In this belief system is the option to break promises whenever and however necessary, all to continue out-of-control, manic spending. Like a druggie in need of a fix.

During a Bloomberg interview, Obama announced yet another campaign promise, a big one, he’s not all that worried about keeping. No taxes for anyone making under $200,000 or households making under $250,000. Remember that one? It’s now off the table.

President Barack Obama said he is “agnostic” about raising taxes on households making less than $250,000 as part of a broad effort to rein in the budget deficit.

A presidential commission on the budget has now been given the green light to consider tax increases on the poor, those lost and dependent souls whose needs are the bedrock of every Democrat campaign.

Yet again, an Obama promise with an expiration date.

Obama repeatedly vowed during the 2008 presidential election campaign that he would not raise taxes on individuals making less than $200,000 and households earning less than $250,000 a year. When senior White House economic adviser Lawrence H. Summers and Treasury Secretary Timothy F. Geithner suggested in August that the administration might be open to going back on that pledge, White House press secretary Robert Gibbs quickly reiterated the president’s promise.

A vow is only as binding as the person who makes it.

“Our real problem is not the spike in spending last year, or the lost, even the lost revenues last year, as significant as those are,” he said. “The real problem has to do with the fact that there is a just a mismatch between the amount of money coming in and the amount of money going out. And that is going to require some big, tough choices that, so far, the political system has been unable to deal with.”

He’s got one thing right. There is definitely a mismatch between what Americans can sweat and strive and produce to support themselves, and what government believes they have a right to take and spend. No need trying to politically correct the situation. In simple circles, it’s called thievery.

Obama, in a Feb. 9 Oval Office interview, said that a presidential commission on the budget needs to consider all options for reducing the deficit, including tax increases and cuts in spending on entitlement programs such as Social Security and Medicare.

Well…to start with. Not spending $787 billion on a non-stimulating stimulus package would have benefited the deficit. Or…cutting pork projects. Or not funding ACORN. Or not buying GM in order to pay off the unions. Or not passing ObamaCare, which no one wants. Or ending the pay raise Congress gave itself last year. Or cutting out wasteful spending, like Nancy Pelosi’s taxpayer funded private jet. Or putting the TARP money that has been repaid back on the deficit, where it is legally required to go.

So many ideas.

Then, once you get the spending under control, you boost the economy. Much like an immune system that is connected and joined with the body to promote it’s health, you also have the capitalistic system which naturally promotes opportunity for the private sector. It works with the system, not against it. And that, in turn, creates tax revenues.

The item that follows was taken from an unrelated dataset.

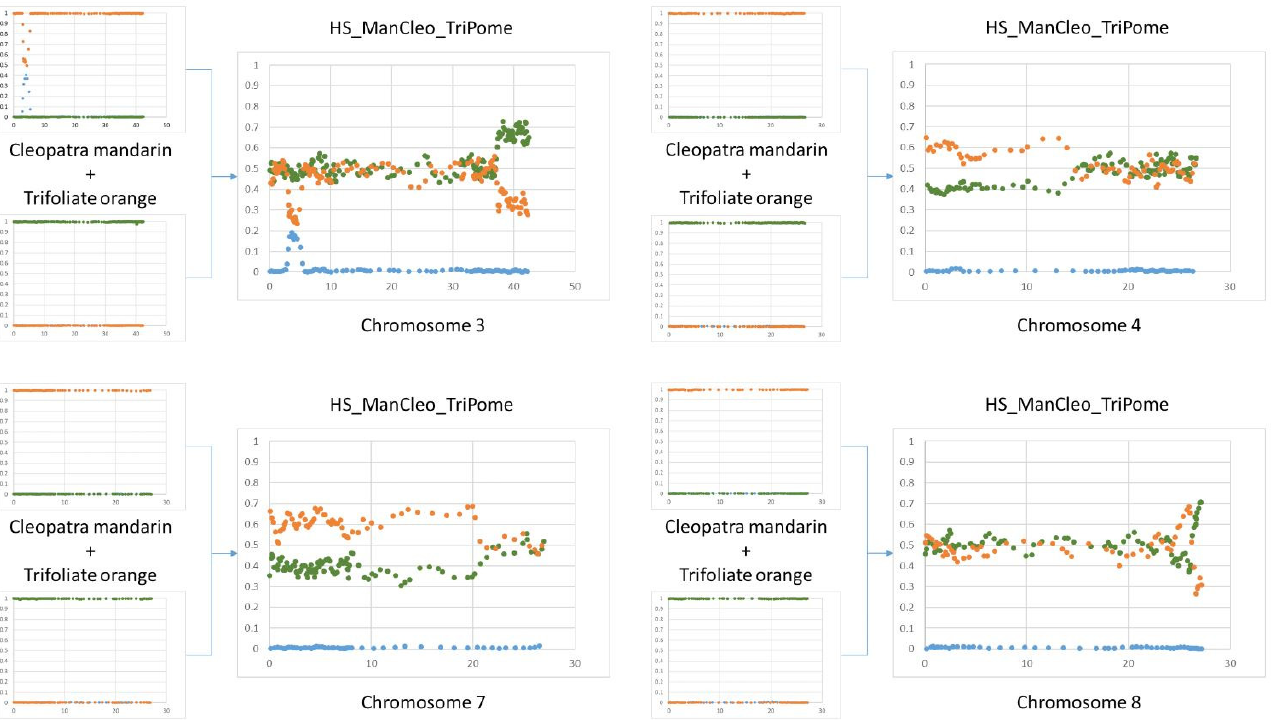
Figure 7. Frequencies of the diagnostic alleles of the three ancestral genomes along four chromosomes of the somatic hybrids between Cleopatra mandarin and P. trifoliata cv Pomeroy. Green: P. trifoliata ; orange: C. reticulata ; blue: C. maxima . The unit of the x axes is Mb.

Obama could give the capitalistic system a B-12 boost. Try private sector incentives, instead of taxes. Cut government regulations for businesses and entrepreneurs. Remove the regulatory obstacles for companies to grow. Promote energy production that we’ve already got in place, like oil and gas. Remove burdensome taxes on small businesses so they can hire more employees, thus building the American work force. And get the heck out of the way.

“The whole point of it is to make sure that all ideas are on the table,” the president said in the interview with Bloomberg BusinessWeek, which will appear on newsstands Friday. “So what I want to do is to be completely agnostic, in terms of solutions.”

Oh, he’s not agnostic. He’s a true believer in tax increases. In fact, you could even call him a tax fundamentalist.

What his religion refuses to accept, however, is the depth and breadth of the American people’s anathema about economic slavery. But that’s okay. Soon, very soon, he will either have a coming to Jesus moment or find his policies exorcised.